#### [Electronic design automation data]

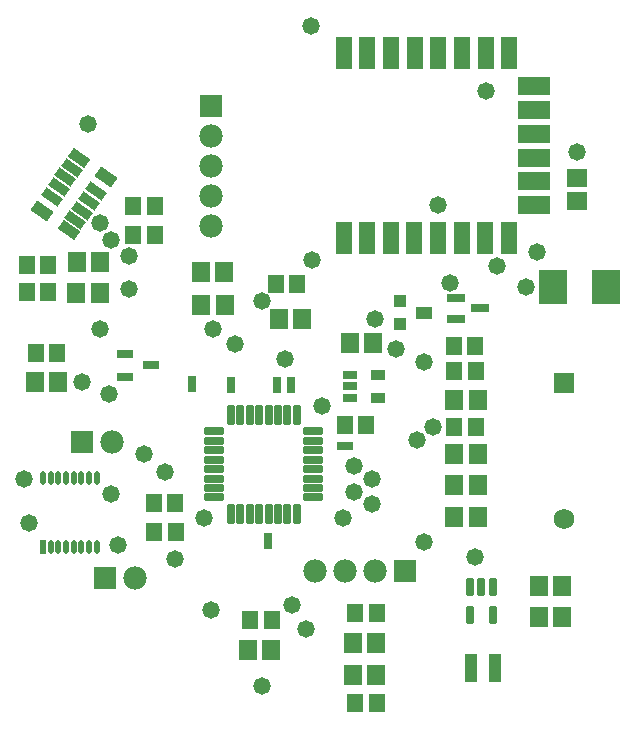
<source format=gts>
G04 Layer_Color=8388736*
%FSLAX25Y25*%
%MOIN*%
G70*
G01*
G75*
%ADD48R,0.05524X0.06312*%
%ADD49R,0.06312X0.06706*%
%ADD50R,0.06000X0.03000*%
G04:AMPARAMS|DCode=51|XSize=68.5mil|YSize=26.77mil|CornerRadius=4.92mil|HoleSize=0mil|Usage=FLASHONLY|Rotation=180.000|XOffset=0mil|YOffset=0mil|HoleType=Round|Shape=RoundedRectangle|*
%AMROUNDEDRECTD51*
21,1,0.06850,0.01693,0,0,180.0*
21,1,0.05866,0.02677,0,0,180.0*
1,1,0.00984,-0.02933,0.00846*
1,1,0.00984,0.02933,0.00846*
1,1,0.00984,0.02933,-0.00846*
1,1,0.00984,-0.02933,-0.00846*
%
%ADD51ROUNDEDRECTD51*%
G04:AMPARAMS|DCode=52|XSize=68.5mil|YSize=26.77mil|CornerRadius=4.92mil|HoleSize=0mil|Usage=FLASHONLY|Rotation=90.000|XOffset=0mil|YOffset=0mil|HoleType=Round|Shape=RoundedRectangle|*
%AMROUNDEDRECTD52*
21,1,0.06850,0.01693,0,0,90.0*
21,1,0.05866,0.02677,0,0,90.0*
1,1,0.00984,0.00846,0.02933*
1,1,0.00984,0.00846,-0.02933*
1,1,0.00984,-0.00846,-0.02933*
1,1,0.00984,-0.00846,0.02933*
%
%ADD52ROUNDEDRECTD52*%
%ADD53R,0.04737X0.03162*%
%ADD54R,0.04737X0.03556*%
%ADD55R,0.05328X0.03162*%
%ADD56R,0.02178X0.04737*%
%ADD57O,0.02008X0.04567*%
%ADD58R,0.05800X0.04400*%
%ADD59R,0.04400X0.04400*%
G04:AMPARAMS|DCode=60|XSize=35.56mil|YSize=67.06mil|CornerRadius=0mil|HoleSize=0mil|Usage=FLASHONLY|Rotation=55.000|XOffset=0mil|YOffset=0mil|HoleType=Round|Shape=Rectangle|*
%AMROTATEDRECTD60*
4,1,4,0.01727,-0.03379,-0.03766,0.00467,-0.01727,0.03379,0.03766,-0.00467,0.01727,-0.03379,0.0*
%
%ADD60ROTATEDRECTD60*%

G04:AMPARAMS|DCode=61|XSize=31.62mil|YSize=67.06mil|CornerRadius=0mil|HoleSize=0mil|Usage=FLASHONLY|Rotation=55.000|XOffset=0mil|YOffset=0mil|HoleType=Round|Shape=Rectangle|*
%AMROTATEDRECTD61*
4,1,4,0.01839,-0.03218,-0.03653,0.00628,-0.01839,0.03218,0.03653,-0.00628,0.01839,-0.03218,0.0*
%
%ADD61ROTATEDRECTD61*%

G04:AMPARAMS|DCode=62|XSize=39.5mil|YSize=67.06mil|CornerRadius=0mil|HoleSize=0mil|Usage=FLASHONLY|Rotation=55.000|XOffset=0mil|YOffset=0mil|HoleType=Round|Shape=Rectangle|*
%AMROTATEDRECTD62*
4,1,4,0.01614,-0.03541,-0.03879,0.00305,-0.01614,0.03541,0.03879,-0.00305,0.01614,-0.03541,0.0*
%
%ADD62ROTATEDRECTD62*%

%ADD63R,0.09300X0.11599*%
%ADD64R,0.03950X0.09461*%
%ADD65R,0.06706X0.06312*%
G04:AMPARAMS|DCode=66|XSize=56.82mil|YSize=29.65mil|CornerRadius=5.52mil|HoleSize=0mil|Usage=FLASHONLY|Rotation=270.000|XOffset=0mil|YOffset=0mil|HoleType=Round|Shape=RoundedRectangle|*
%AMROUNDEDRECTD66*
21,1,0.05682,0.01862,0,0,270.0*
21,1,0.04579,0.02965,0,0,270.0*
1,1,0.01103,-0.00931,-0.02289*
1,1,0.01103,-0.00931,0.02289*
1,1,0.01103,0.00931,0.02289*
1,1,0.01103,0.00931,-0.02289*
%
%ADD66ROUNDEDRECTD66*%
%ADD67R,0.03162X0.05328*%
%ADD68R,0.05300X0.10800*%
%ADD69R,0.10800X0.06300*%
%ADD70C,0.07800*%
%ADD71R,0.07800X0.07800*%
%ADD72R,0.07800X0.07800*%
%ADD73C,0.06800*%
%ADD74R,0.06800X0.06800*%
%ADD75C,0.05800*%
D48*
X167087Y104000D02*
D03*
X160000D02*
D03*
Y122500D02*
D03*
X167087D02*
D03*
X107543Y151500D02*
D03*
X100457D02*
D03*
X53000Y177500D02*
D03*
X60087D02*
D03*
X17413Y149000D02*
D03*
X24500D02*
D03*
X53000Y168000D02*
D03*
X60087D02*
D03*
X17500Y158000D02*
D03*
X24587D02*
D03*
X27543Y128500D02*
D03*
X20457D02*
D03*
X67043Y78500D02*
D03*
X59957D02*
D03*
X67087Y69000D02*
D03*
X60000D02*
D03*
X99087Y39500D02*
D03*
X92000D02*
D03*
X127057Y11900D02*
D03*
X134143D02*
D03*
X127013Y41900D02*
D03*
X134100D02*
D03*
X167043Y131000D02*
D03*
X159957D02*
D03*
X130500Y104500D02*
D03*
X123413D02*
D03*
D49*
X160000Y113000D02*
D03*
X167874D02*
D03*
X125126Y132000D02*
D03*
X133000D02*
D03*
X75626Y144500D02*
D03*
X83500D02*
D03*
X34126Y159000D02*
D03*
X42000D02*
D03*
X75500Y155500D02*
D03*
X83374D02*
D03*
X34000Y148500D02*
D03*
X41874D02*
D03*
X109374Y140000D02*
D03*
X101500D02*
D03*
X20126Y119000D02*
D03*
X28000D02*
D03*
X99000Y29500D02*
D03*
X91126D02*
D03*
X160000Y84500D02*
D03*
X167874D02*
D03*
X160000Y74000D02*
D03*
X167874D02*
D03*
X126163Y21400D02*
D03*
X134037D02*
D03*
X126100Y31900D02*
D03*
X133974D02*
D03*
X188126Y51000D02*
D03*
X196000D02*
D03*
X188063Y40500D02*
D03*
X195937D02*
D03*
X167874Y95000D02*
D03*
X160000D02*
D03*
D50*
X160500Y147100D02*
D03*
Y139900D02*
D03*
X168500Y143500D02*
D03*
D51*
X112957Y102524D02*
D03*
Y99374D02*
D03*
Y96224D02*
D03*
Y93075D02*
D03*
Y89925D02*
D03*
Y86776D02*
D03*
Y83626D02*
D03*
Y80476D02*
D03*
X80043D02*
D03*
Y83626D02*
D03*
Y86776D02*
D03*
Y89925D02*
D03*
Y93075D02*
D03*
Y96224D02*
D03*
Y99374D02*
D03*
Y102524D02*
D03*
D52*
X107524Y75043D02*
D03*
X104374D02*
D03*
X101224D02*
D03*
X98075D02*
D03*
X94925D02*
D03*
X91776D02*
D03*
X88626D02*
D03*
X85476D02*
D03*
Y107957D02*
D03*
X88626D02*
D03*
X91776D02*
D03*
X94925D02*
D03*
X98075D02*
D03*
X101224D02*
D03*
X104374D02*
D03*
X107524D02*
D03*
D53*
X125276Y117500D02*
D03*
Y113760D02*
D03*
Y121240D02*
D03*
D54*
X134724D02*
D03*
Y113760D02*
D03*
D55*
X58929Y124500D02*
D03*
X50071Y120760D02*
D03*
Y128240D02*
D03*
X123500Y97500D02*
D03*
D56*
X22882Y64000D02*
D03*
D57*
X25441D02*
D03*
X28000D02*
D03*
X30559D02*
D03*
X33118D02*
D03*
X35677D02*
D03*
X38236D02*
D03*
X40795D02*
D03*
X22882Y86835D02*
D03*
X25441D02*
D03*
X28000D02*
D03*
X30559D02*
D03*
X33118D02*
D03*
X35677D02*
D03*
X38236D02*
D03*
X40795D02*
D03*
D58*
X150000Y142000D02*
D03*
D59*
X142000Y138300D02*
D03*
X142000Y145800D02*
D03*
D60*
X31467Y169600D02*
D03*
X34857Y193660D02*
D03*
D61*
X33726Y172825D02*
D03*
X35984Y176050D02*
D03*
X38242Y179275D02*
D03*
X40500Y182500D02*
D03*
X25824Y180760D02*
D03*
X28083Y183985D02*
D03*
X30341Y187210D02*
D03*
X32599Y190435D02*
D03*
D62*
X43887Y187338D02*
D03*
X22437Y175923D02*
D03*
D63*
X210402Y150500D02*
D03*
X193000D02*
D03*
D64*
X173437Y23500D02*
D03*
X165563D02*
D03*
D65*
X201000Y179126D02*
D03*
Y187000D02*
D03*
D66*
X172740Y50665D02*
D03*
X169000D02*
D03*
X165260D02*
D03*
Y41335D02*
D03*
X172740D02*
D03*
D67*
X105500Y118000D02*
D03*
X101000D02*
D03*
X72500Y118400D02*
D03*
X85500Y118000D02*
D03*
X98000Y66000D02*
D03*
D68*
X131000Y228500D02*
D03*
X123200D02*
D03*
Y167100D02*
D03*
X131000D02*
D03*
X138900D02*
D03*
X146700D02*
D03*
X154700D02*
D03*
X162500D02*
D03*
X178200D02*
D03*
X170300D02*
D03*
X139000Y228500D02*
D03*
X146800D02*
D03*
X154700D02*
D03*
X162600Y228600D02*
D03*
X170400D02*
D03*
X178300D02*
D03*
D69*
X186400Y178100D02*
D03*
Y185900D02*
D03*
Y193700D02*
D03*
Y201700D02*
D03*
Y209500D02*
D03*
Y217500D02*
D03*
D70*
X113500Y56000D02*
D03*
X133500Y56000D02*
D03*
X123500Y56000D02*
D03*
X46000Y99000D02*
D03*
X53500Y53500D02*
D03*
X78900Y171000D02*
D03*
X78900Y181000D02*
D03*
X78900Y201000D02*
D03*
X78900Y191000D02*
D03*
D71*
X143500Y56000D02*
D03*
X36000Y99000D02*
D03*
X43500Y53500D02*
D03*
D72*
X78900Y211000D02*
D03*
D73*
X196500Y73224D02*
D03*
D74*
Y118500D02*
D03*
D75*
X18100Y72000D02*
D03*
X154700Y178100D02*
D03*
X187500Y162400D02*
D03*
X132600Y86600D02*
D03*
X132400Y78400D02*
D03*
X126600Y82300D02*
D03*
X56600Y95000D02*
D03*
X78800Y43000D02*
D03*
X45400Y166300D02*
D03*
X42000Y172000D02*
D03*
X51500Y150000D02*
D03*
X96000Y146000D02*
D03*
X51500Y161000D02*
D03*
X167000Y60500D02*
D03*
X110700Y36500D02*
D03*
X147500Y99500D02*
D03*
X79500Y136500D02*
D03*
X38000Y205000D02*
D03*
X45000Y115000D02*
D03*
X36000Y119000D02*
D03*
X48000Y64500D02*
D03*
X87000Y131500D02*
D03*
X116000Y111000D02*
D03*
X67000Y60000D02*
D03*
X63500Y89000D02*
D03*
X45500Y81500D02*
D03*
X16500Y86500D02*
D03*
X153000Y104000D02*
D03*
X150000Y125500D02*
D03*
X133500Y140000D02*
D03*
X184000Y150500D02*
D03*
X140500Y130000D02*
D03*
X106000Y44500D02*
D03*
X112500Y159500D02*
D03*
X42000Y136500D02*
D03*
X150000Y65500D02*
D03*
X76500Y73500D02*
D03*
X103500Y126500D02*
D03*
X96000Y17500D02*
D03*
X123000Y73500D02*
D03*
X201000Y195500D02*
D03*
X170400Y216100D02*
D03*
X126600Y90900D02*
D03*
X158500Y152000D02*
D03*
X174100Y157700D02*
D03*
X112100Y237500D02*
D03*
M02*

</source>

* * *

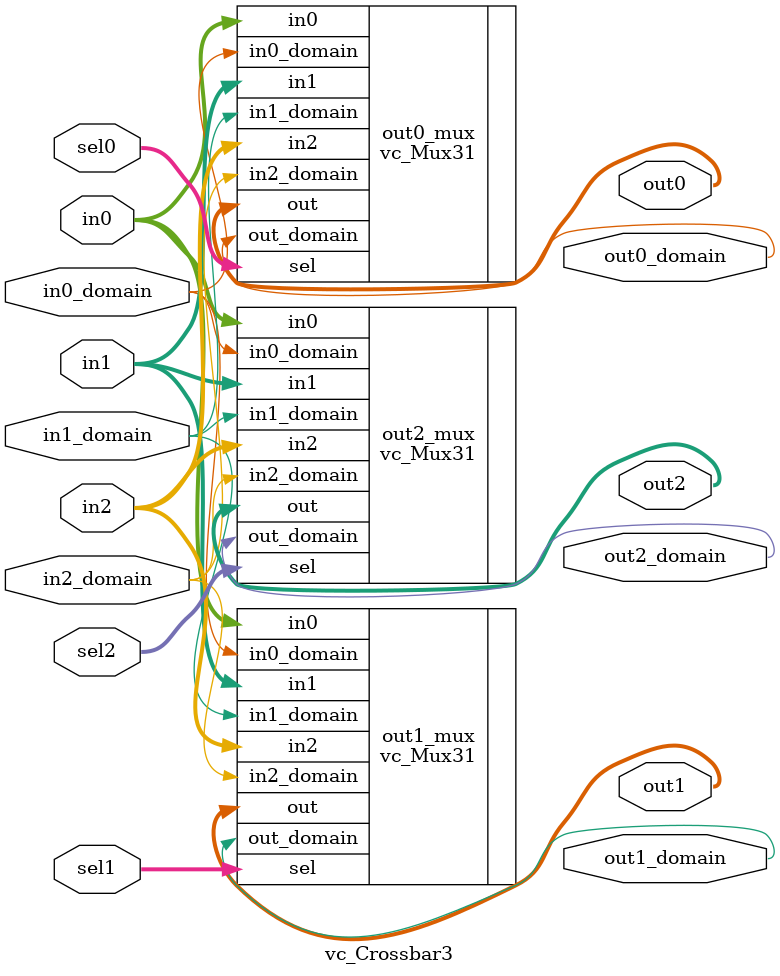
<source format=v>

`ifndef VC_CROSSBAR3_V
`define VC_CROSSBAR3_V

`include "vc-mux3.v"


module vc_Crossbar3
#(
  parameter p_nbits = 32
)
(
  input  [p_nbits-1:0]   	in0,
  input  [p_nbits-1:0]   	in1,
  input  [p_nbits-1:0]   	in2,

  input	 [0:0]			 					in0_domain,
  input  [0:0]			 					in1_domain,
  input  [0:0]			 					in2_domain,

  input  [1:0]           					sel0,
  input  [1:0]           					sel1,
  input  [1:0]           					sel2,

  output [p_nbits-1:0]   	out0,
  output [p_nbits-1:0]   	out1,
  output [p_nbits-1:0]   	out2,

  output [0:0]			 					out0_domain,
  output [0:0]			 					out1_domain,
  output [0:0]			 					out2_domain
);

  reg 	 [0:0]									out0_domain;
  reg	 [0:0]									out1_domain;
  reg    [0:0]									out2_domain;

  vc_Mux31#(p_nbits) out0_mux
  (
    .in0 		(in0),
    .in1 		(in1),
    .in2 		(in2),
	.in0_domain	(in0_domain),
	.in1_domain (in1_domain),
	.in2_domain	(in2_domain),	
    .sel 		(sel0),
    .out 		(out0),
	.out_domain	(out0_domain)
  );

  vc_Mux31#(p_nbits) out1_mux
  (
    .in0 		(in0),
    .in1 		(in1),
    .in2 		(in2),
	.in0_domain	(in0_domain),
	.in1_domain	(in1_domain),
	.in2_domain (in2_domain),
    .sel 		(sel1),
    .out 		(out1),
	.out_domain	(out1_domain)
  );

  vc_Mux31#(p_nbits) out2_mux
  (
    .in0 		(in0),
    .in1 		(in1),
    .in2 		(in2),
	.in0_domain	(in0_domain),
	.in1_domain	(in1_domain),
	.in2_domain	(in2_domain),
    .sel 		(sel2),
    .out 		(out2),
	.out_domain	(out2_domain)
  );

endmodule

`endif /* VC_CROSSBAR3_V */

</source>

#### [Assignment]
State the count of lines in the data holding the word "DCode", adding nothing to it.

#### [Expected output]
6